• **WHAT YOU ARE ASKED TO DO**: Below is a listing; restate from it, character for character, the lines beginning at the line holding "TASK-13, due: Jun 28 -> Jul 3" and ending at the line holding "TASK-38, due: Jun 28 -> Jun 27", both included.

• **DATASET RECORDS**:
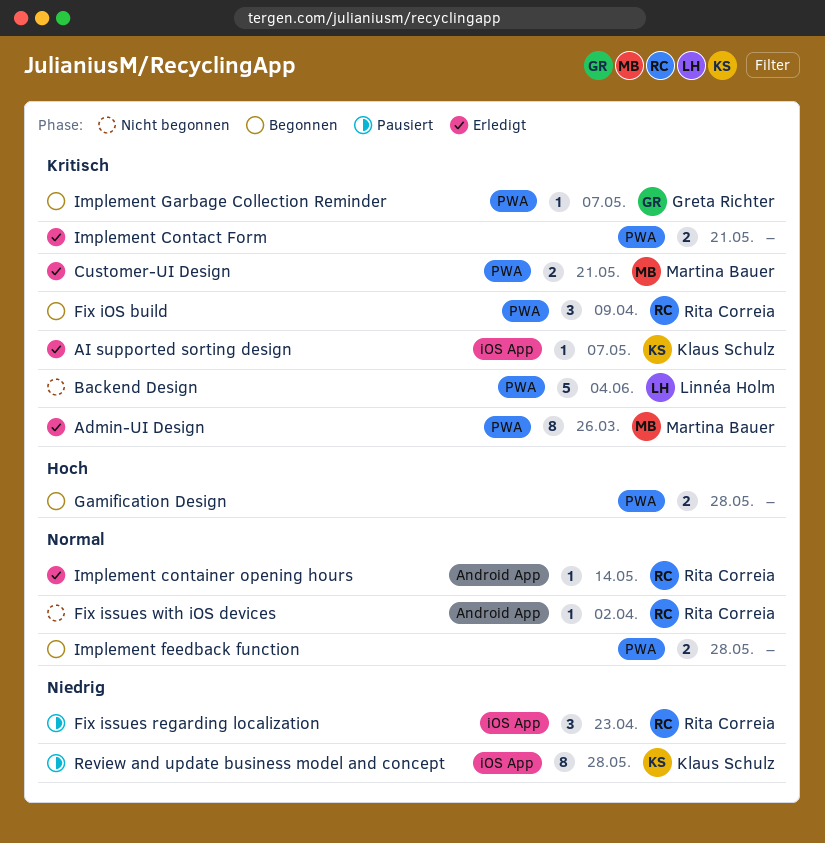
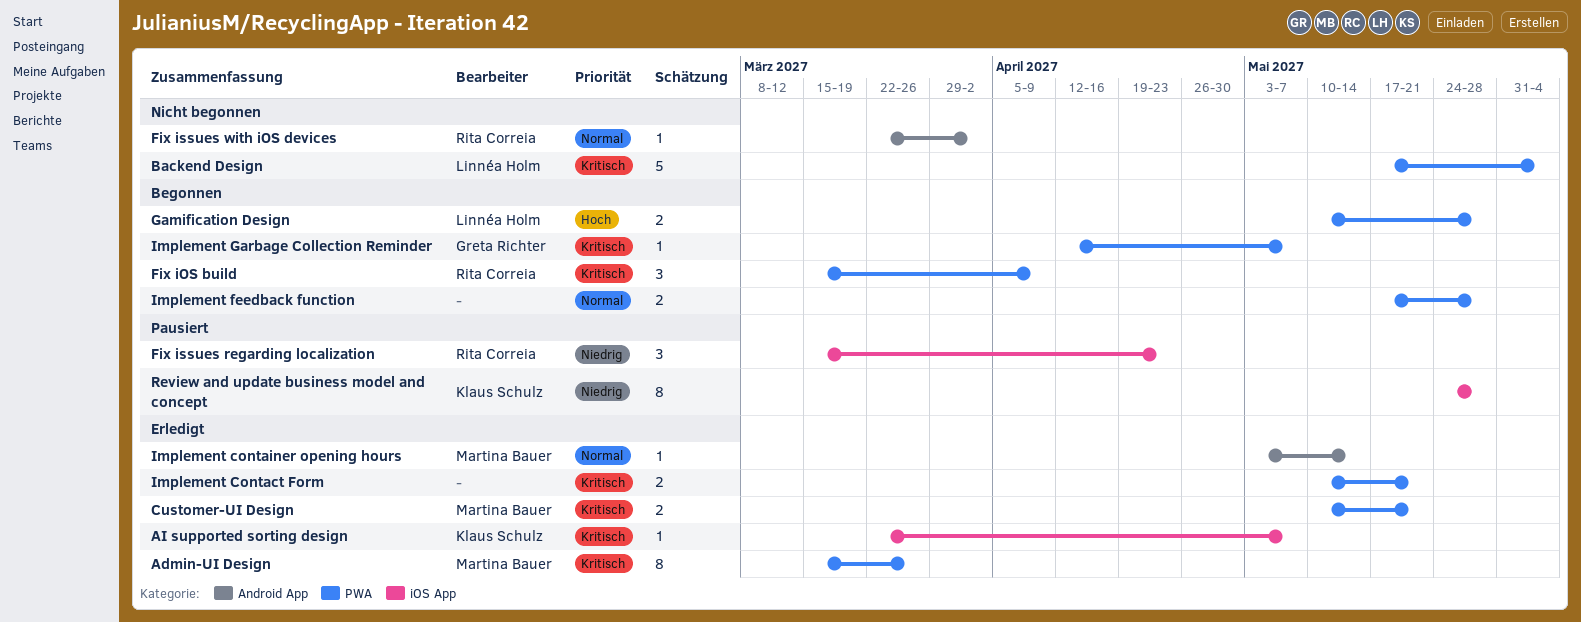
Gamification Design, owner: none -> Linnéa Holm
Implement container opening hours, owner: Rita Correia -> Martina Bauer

==

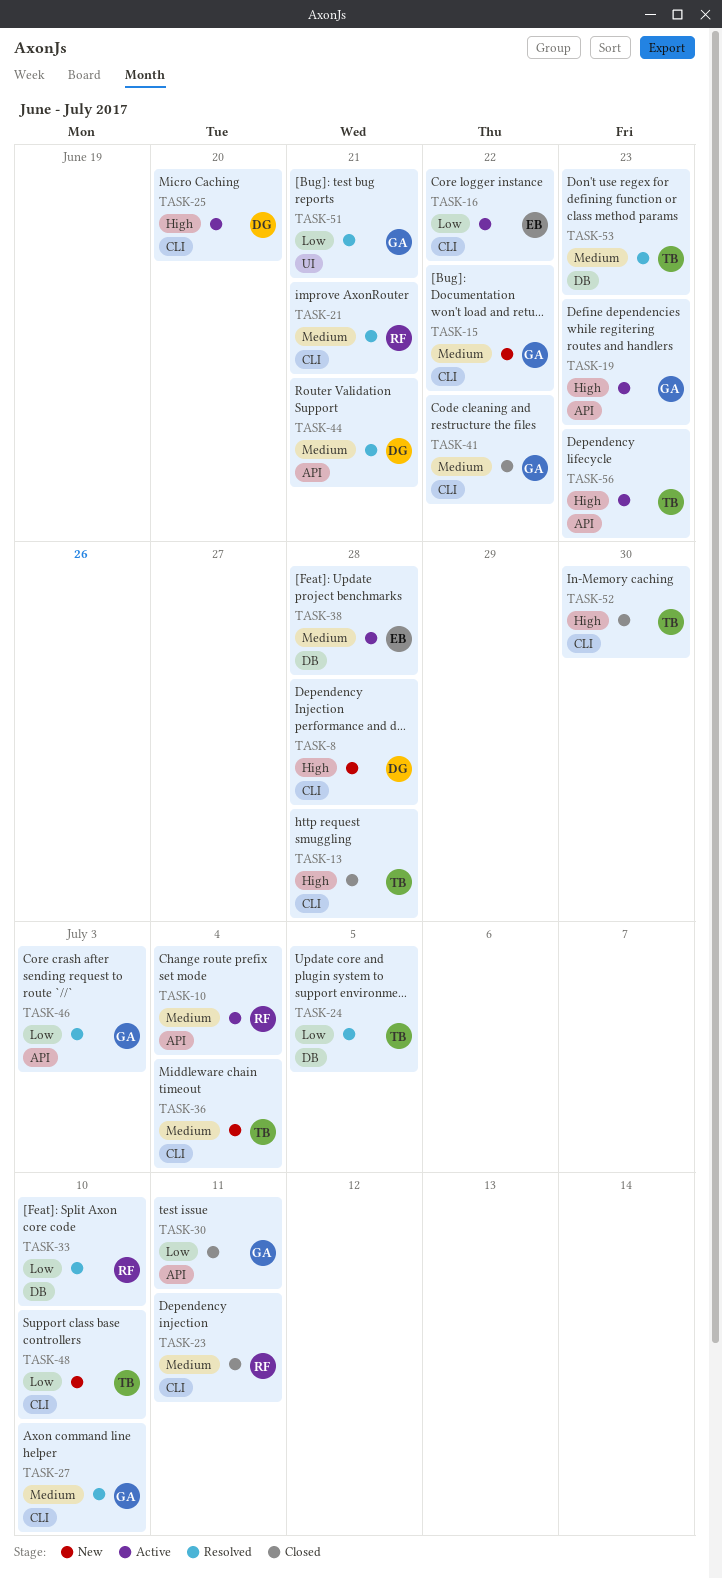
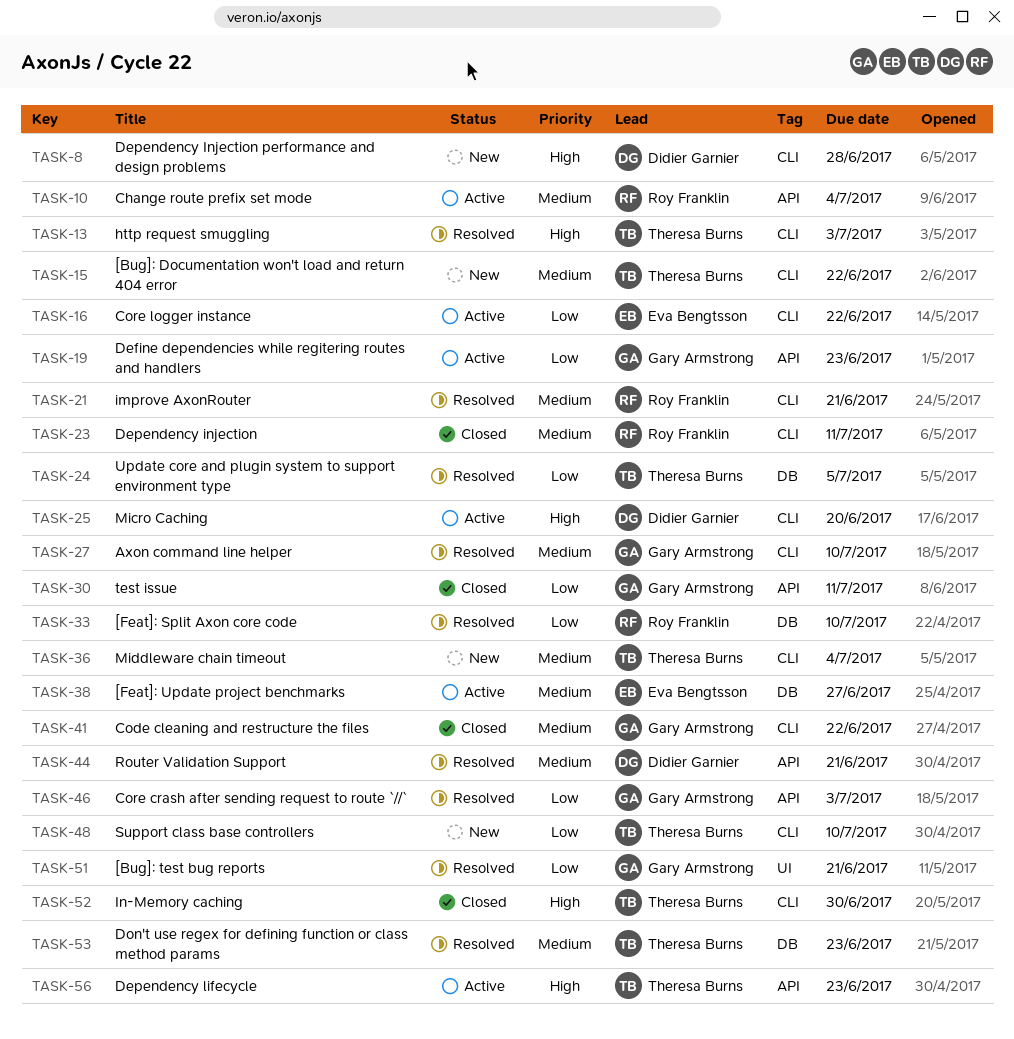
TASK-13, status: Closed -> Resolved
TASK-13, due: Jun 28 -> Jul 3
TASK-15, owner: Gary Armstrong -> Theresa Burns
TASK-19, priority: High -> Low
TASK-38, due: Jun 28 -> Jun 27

• **FINAL ANSWER**:
TASK-13, due: Jun 28 -> Jul 3
TASK-15, owner: Gary Armstrong -> Theresa Burns
TASK-19, priority: High -> Low
TASK-38, due: Jun 28 -> Jun 27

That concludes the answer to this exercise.